#### EXTRAIT DU TEXTE
Depuis quelques années, AVOCATS.BE réfléchit à la création, dans le cadre d’un projet pilote, de cabinets d’avocats dédiés à l’aide juridique, en complément au système actuel d’aide juridique de seconde ligne. Cette expérience existe dans d’autres pays que le nôtre.
L’idée peut être très brièvement résumée comme suit : des cabinets multidisciplinaires seraient créés avec des avocats, des assistants sociaux et/ou des psychologues, qui pourraient avoir le statut de salariés, financés par un budget distinct du budget d’aide juridique actuel et ayant pour vocation une approche holistique du conseil et de la défense des plus vulnérables. Quentin Rey, administrateur en charge de la problématique de l’accès à la justice, détaille l’histoire, déjà longue, de ce projet ainsi que ses enjeux dans un article de cette Tribune.
Ce qui me frappe le plus dans l’approche de ce sujet est le caractère passionné, voire passionnel, des débats : il semble difficile de prendre une certaine distance pour avoir une discussion sereine. Je me suis posé la question des raisons de ce déchainement des passions qu’elles soient en faveur ou en opposition à ce projet. Manifestement, ce projet fait peur car il bouscule certaines de nos habitudes, de nos certitudes ! C’est d’ailleurs ce que beaucoup de bâtonniers m’indiquaient.
Or la peur paralyse, elle est mauvaise conseillère.
Le barreau est plus que réticent au changement. Passer du piédestal de la profession libérale qui faisait de l’avocat un notable du village au statut d’entrepreneur, acteur du monde économique est une évolution qui n’a toujours pas été digérée.
L’avocat n’est plus celui qui peut se limiter à apporter à son client une solution juridique à la question posée. Il doit, de plus en plus, apporter une solution globale au problème, souvent complexe, que le client lui soumet. C’est ce qu’on appelle une approche holistique, soit une approche de la problématique de manière globale et multidisciplinaire. Et cette manière d’envisager notre métier nécessite le concours d’autres professionnels, ce qui est inhabituel dans nos usages.
Il est temps de dépoussiérer nos habitudes et d’oser entreprendre tout en conservant bien entendu nos règles fondamentales. Et quand on creuse un peu, c’est possible.
Dans le cadre spécifique des cabinets dédiés, ce qui fait réellement peur est la création d’une forme de concurrence avec la crainte de perdre une partie de son contentieux. Or, ce que notre profession doit voir avant tout, et encore plus dans le cadre de l’aide juridique, c’est l’intérêt du justiciable afin que l’ensemble de sa situation puisse trouver une ou plusieurs solutions. Qui plus est, les cabinets holistiques n’ont nullement pour vocation de capter les dossiers rentables, mais au contraire visent plutôt les affaires complexes et/ou chronophages qui peuvent difficilement être assumées dans le cadre de l’aide juridique actuelle.
########
#### ENREGISTREMENTS DE DONNÉES
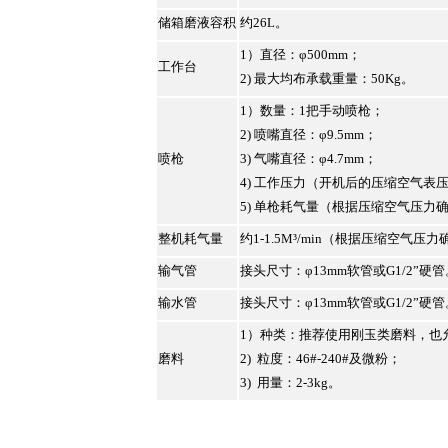
储箱磨液容积
约26L。
1）直径：φ500mm；
工作台
2) 最大均布承载重量：50Kg。
1）数量：1把手动喷枪；
2) 喷嘴直径：φ9.5mm；
喷枪
3) 气嘴直径：φ4.7mm；
4) 工作压力（开机后的压缩空气表压）：
5) 单枪耗气量（根据压缩空气压力确定）：
整机耗气量
约1-1.5M³/min（根据压缩空气压
输气管
接头尺寸：φ13mm软管或G1/2”硬管
输水管
接头尺寸：φ13mm软管或G1/2”硬管
1）种类：推荐使用刚玉类磨料，也
磨料
2) 粒度：46#-240#及微粉；
3) 用量：2-3kg。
########
▶ [TRAVAIL DEMANDÉ]
- 1) D'après l'extrait sur les cabinets d'avocats dédiés à l'aide juridique, quelle fonction occupe Quentin Rey ?
- 2) Poursuivez l'extrait sur les cabinets d'avocats dédiés à l'aide juridique à la suite de sa dernière phrase.

▶ [CORRIGÉ DES EXERCICES]
- 1) Il est administrateur en charge de la problématique de l'accès à la justice.

- 2)
Il y a quelques dizaines d’années déjà sont nées les maisons médicales dans cette perspective de prise en charge holistique des patients les plus précarisés. Les avocats qui pratiquent l’aide juridique le font de manière le plus souvent désintéressée car, même à 81,23 € le point, il est malaisé d’en vivre. Mais, ce qui est visé ici, c’est la création de projets pilotes qui permettent cette prise en charge globale qu’un avocat, d’aussi bonne volonté soit-il, ne peut mener seul.
Et quand on a peur, on cherche des arguments qui ne résistent pas à l’analyse tels que le prétendu manque d’indépendance intellectuelle d’un avocat salarié (un interne salarié dans un hôpital n’aurait-il aucune indépendance thérapeutique ?), le danger de tel ou tel type de structure alors qu’aucune hypothèse n’est encore décidée (ASBL, société à finalité sociale, …), l’absence d’objectivation quant aux besoins et à l’existence de personnes qui passent sous les radars de l’aide juridique alors que l’étude menée par l’ULB le démontre assurément (et c’est exactement le même argument qui avait été soulevé pour les maisons médicales à l’époque).
Nous n’en sommes qu’à la réflexion et non aux détails. Si un accord de principe se dégage au sein de l’assemblée générale, le processus sera encore long et les garde-fous seront nombreux.
Mon propos n’est donc pas de dire que le projet actuellement discuté est absolument indispensable. Mon propos est simplement de dire qu’il est indispensable d’en discuter et de faire des choix, dans un sens ou dans un autre, de manière dépassionnée et en ne perdant pas de vue l’intérêt du justiciable le plus précarisé. Ne nous laissons pas guider par la peur de l’inconnu.
Le monde politique est intéressé par ce projet et l’a clairement manifesté. Il serait tout de même opportun que les avocats puissent être associés à la réflexion. Sur ce sujet, je vous avoue avoir une réponse nettement plus claire.